Exercise directions: Determine the number of lines in the following entries that hold the word "swaps". Give only that number.

[Records supplied — start]

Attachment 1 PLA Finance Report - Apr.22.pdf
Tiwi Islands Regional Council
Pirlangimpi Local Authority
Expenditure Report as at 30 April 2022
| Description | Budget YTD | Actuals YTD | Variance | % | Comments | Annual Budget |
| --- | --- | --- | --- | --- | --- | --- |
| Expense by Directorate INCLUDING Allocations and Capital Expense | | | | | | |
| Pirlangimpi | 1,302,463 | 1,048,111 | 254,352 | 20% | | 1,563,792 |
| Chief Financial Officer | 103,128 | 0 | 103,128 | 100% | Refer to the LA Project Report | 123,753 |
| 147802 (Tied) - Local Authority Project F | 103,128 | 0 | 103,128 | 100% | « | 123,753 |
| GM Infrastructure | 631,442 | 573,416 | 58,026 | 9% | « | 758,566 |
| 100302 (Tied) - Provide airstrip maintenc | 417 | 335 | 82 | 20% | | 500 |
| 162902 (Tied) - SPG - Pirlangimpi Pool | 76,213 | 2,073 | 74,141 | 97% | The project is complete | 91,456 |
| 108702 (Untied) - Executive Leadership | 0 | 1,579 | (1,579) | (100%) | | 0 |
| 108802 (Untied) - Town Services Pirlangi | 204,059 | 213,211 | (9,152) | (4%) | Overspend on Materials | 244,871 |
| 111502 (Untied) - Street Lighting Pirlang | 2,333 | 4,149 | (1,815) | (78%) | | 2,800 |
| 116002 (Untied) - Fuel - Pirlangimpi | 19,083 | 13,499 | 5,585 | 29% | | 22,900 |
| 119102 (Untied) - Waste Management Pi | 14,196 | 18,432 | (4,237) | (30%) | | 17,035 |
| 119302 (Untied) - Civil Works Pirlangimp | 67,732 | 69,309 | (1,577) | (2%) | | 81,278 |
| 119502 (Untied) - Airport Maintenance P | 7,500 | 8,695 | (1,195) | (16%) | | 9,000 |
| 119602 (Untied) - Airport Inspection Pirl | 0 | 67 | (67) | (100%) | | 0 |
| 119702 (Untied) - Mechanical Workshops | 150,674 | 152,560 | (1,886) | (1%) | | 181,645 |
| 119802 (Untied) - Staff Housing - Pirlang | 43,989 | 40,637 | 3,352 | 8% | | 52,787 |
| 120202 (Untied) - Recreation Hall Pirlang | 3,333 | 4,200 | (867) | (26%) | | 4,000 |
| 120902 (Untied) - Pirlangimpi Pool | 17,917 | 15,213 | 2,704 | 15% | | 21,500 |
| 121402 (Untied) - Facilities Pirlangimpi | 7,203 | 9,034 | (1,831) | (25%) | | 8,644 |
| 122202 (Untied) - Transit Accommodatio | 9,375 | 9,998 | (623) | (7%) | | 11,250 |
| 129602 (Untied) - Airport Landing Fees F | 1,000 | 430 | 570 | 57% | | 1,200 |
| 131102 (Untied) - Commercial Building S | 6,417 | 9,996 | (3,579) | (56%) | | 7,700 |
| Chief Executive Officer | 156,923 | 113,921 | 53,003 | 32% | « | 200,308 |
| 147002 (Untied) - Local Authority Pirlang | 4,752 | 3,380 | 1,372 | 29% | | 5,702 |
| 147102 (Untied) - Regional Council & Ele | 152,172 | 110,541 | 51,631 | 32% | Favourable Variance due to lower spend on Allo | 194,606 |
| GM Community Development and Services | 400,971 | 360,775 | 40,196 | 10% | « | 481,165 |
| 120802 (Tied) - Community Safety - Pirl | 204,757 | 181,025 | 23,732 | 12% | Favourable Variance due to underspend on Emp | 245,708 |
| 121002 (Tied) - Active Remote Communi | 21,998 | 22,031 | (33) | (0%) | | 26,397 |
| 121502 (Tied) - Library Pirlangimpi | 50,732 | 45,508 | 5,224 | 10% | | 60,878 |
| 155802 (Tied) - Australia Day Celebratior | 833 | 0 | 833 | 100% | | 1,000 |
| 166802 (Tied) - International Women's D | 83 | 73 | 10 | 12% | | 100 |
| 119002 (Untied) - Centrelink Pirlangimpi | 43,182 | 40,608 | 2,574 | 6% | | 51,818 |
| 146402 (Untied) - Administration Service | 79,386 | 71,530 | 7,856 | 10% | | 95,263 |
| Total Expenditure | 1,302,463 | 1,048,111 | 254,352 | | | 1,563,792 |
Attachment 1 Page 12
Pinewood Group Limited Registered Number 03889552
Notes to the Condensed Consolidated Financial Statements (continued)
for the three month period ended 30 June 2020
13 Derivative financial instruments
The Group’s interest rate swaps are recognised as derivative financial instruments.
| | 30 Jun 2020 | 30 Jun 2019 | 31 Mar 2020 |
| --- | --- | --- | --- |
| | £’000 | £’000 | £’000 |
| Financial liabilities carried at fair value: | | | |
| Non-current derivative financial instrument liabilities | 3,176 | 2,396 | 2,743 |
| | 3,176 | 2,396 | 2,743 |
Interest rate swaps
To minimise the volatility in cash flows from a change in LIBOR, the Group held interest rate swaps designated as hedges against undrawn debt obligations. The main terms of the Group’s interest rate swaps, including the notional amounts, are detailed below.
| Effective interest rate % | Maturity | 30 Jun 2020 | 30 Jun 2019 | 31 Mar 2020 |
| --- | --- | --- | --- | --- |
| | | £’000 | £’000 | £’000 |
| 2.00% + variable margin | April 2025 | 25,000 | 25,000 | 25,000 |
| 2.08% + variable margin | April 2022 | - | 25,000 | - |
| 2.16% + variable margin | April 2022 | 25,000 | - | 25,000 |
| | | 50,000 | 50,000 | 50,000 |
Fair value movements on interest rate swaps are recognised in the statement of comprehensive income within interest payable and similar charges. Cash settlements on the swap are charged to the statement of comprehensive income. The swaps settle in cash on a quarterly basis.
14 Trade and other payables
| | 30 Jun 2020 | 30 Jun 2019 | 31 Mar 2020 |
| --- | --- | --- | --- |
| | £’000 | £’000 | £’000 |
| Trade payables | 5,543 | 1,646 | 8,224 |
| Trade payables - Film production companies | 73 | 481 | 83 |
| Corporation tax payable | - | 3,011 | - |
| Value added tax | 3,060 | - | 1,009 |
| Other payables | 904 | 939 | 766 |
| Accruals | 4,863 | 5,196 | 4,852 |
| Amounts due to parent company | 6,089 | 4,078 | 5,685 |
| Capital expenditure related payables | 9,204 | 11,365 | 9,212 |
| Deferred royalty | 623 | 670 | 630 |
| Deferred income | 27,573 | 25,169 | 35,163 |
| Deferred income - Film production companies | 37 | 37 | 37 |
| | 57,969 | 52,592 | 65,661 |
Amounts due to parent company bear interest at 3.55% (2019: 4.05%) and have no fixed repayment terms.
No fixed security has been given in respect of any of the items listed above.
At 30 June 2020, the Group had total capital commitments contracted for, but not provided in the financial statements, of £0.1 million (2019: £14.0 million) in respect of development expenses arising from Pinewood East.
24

[Records supplied — finish]

Response area: 4